- Texte visé : Proposition de loi, modifiée par le Sénat, visant à garantir l’égal accès de tous à l’accompagnement et aux soins palliatifs, n° 2406
- Stade de lecture : Deuxième lecture
- Examiné par : Commission des affaires sociales
À l’alinéa 1, rétablir le I dans la rédaction suivante :
« Dans un délai de six mois à compter de la promulgation de la présente loi, le Gouvernement remet au Parlement un rapport sur le coût et sur les modalités d’une réforme du congé de solidarité familiale permettant d’en accroître le taux de recours et de garantir une revalorisation de l’indemnisation qui est versée, en examinant notamment les possibilités d’élargir les modalités de versement et d’allonger la durée de versement, et qui propose des mesures de soutien psychologique pour les aidants familiaux.
« Il étudie la suppression du critère d’accompagnement effectué à domicile afin de bénéficier du dispositif et l’allongement à trois mois de la durée de versement de l’allocation journalière d’accompagnement d’une personne en fin de vie.
« Il évalue également le coût et les modalités d’une réforme du congé proche aidant afin de le rémunérer sur le modèle des indemnités journalières, pour une durée d’un an fractionnable sur l’ensemble de la carrière.
« Il étudie la possibilité d’un allongement à sept jours de la durée du droit à congé pour le décès du conjoint, du partenaire lié par un pacte civil de solidarité, du concubin, du père, de la mère, du beau-père, de la belle-mère, d’un frère ou d’une sœur.

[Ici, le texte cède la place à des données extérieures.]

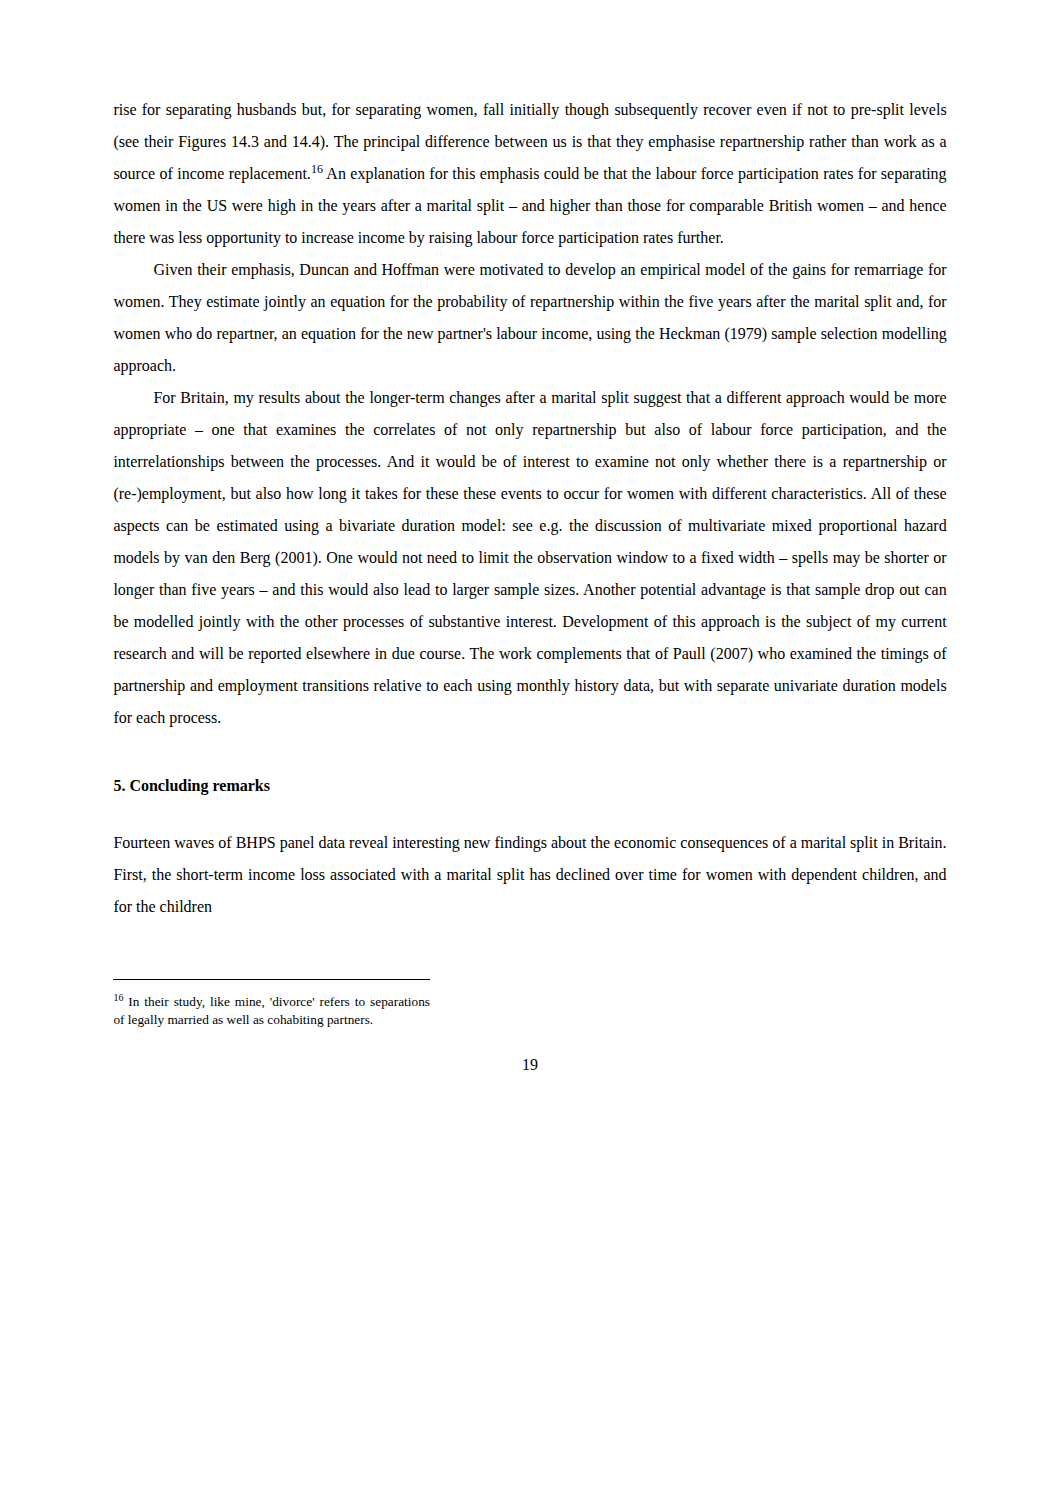rise for separating husbands but, for separating women, fall initially though subsequently recover even if not to pre-split levels (see their Figures 14.3 and 14.4). The principal difference between us is that they emphasise repartnership rather than work as a source of income replacement.16 An explanation for this emphasis could be that the labour force participation rates for separating women in the US were high in the years after a marital split – and higher than those for comparable British women – and hence there was less opportunity to increase income by raising labour force participation rates further.
Given their emphasis, Duncan and Hoffman were motivated to develop an empirical model of the gains for remarriage for women. They estimate jointly an equation for the probability of repartnership within the five years after the marital split and, for women who do repartner, an equation for the new partner's labour income, using the Heckman (1979) sample selection modelling approach.
For Britain, my results about the longer-term changes after a marital split suggest that a different approach would be more appropriate – one that examines the correlates of not only repartnership but also of labour force participation, and the interrelationships between the processes. And it would be of interest to examine not only whether there is a repartnership or (re-)employment, but also how long it takes for these these events to occur for women with different characteristics. All of these aspects can be estimated using a bivariate duration model: see e.g. the discussion of multivariate mixed proportional hazard models by van den Berg (2001). One would not need to limit the observation window to a fixed width – spells may be shorter or longer than five years – and this would also lead to larger sample sizes. Another potential advantage is that sample drop out can be modelled jointly with the other processes of substantive interest. Development of this approach is the subject of my current research and will be reported elsewhere in due course. The work complements that of Paull (2007) who examined the timings of partnership and employment transitions relative to each using monthly history data, but with separate univariate duration models for each process.
5. Concluding remarks
Fourteen waves of BHPS panel data reveal interesting new findings about the economic consequences of a marital split in Britain. First, the short-term income loss associated with a marital split has declined over time for women with dependent children, and for the children
16 In their study, like mine, 'divorce' refers to separations of legally married as well as cohabiting partners.
19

« Ce rapport comprend également des propositions concernant l’accès aux séjours de répit pour les proches aidants. »
Cet amendement du groupe parlementaire La France insoumise propose de rétablir l’article 12, afin de mettre sur la table le sujet de la prise en compte des difficultés rencontrées par les proches d’une personne malade ou des personnes en deuil.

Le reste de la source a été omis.